Water big enough to have a road on it? A road the color of moonlight?
Fredle wondered what that might look like, and he almost asked. But Rilf was still talking, and besides, Fredle realized, if he was lucky he’d never find out.

“The mouse has to see that before we eat him,” Rilf went on. “And he has to eat fish, too. That’s what I say.” He looked around at the Rowdy Boys. “Anybody want to argue?”

Fredle did, but he kept quiet, thinking about how he might escape, and when. He was going to have to try it soon, probably right away. That much he had understood clearly from Rilf’s story. That part of the story he completely believed.

He also understood, from having lived among the raccoons, that one chance was all he would get. If they knew he was thinking of escaping, and depriving them of their long-anticipated treat, they’d finish him off immediately and even Rilf would agree that that was the best thing to do. In fact, it was probably only thanks to Rilf that Fredle hadn’t went that first night, and he knew, as surely as he knew himself to be perfectly edible, that he couldn’t count on Rilf’s interest for much longer. Fredle was a diversion for the Rowdy Boys; he gave them something new to quarrel about, which made Rilf’s job easier. But that wasn’t going to last much longer. Fredle understood that, too.

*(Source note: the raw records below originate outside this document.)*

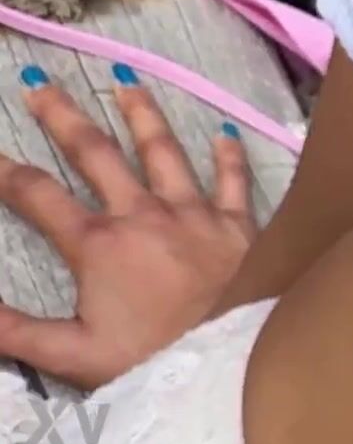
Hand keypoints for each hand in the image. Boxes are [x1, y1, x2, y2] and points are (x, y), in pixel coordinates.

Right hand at [0, 68, 254, 389]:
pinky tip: (225, 133)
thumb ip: (13, 329)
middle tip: (40, 85)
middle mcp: (145, 214)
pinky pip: (233, 181)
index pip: (38, 196)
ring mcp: (195, 213)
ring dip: (143, 115)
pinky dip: (229, 156)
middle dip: (64, 117)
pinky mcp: (238, 224)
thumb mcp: (71, 354)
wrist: (236, 356)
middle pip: (97, 154)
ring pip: (164, 152)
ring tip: (127, 85)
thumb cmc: (153, 358)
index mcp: (99, 244)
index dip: (5, 172)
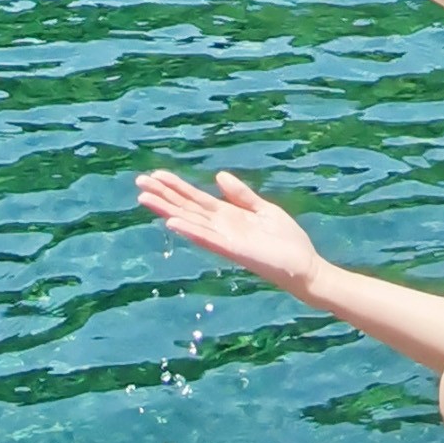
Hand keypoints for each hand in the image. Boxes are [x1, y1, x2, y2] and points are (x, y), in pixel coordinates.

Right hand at [137, 166, 323, 300]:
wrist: (304, 266)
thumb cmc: (285, 240)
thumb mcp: (262, 209)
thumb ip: (241, 195)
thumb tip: (218, 176)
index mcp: (227, 216)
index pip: (195, 198)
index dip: (176, 186)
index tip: (155, 175)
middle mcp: (221, 228)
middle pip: (187, 208)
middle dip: (163, 196)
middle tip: (139, 183)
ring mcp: (225, 240)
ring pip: (191, 222)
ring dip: (168, 210)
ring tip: (146, 199)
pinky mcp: (235, 251)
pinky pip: (209, 239)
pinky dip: (191, 231)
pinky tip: (173, 222)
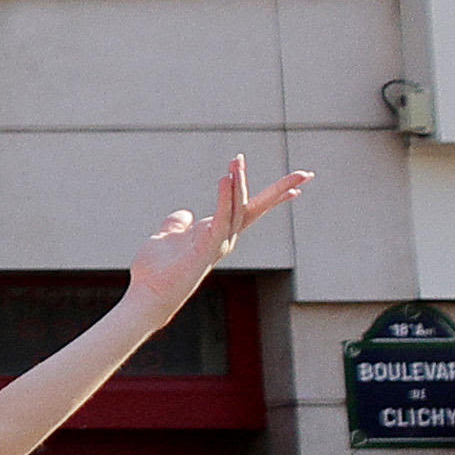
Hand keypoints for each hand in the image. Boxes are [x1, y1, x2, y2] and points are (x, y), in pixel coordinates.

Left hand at [126, 158, 306, 308]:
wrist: (148, 293)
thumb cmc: (156, 270)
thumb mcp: (167, 238)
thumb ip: (177, 224)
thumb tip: (184, 213)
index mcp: (217, 233)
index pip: (249, 211)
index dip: (272, 199)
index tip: (297, 190)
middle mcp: (225, 238)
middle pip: (257, 208)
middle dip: (281, 190)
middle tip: (306, 174)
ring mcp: (219, 243)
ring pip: (238, 207)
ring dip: (239, 182)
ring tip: (237, 161)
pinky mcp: (209, 246)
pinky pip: (221, 217)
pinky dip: (225, 197)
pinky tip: (226, 179)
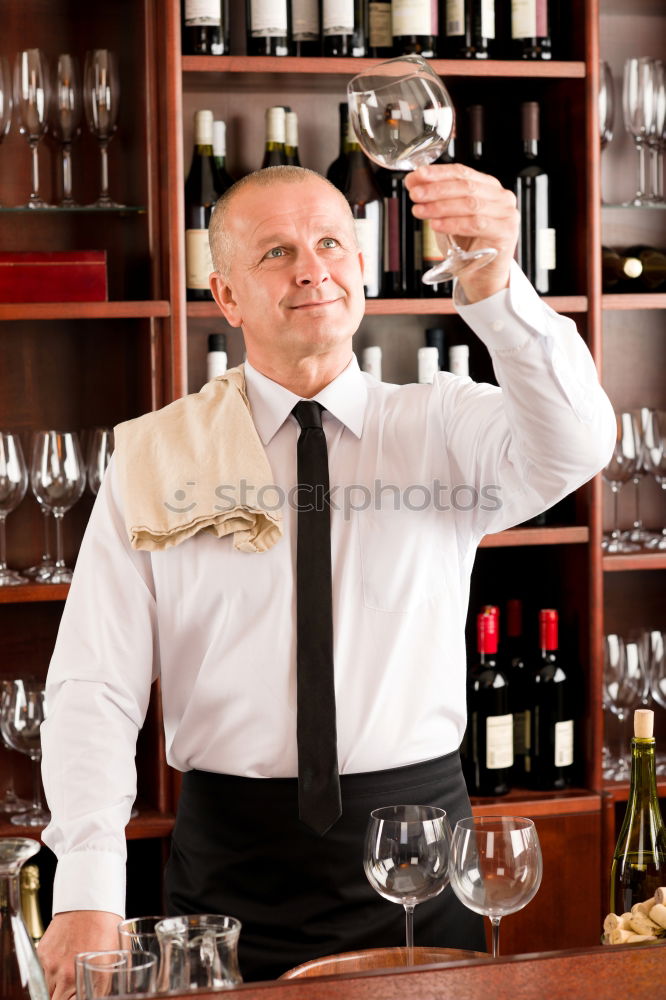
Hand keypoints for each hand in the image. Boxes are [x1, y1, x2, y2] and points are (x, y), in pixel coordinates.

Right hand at [38, 910, 121, 999]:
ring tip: (69, 971)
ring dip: (56, 985)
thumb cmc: (107, 928)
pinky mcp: (42, 953)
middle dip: (63, 997)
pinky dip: (51, 970)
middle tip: (72, 989)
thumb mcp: (114, 960)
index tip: (76, 996)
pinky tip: (64, 958)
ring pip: (47, 988)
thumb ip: (103, 985)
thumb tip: (101, 994)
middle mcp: (64, 975)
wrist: (92, 902)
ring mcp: (50, 964)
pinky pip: (42, 971)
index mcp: (83, 979)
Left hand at [405, 163, 519, 302]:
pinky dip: (453, 223)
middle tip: (415, 194)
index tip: (416, 176)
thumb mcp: (446, 218)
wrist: (482, 277)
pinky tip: (435, 225)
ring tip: (420, 211)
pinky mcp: (505, 232)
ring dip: (440, 206)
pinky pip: (476, 224)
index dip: (438, 173)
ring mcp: (506, 214)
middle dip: (436, 189)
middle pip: (465, 187)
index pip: (462, 172)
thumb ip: (433, 198)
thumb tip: (412, 181)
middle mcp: (501, 197)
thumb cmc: (466, 247)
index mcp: (488, 187)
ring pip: (470, 204)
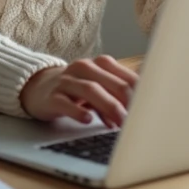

“When are we leaving, Cap’n?” they asked, and Rilf answered, “Soon. Very soon. Trust me.”

“We do, Cap’n,” they answered. “Never doubt it.”

“I’m wondering how many of the coonlets survived the winter,” Rilf said. “Two of them looked too weak, but you never know; maybe they didn’t have to give them to the foxes after all.”

“Not likely,” Rad remarked. “There’s always a couple of coonlets that have to go.”

“Lucky for me I wasn’t one of those,” said Rimble. “Neither were none of us and especially not old fatso here.
He
was never too scrawny and weak to spend good food on.”

“Woo-Hah,” they laughed, and Rec laughed with them. “Anybody else hungry?”

14
Escape

After the raccoons went off to raid the chicken pen and the barn, Fredle made his decision: he would head out the next morning. For a solitary mouse, traveling in the wild, outside, day might be a safer time than night—or so he hoped. Also, whereas the raccoons might return at any time during the night, depending on how their foraging went, they could be counted on to sleep most of the day.

So he knew
when
he was going. He also knew
where
. He would go
that
way along the stone wall until he came to the break, and then he would turn toward the brightening sky and go along the dirt road until he came to the field, and then he would turn into the field—also
that
way. His shoulders remembered the direction. Crossing the field to get to the stream would be the most dangerous part of the journey, he guessed. It
was easy for Rilf, with his long legs and loping stride, but not for Fredle, who was a short-legged scurrier. Fredle would just have to keep on going until he came to the stream.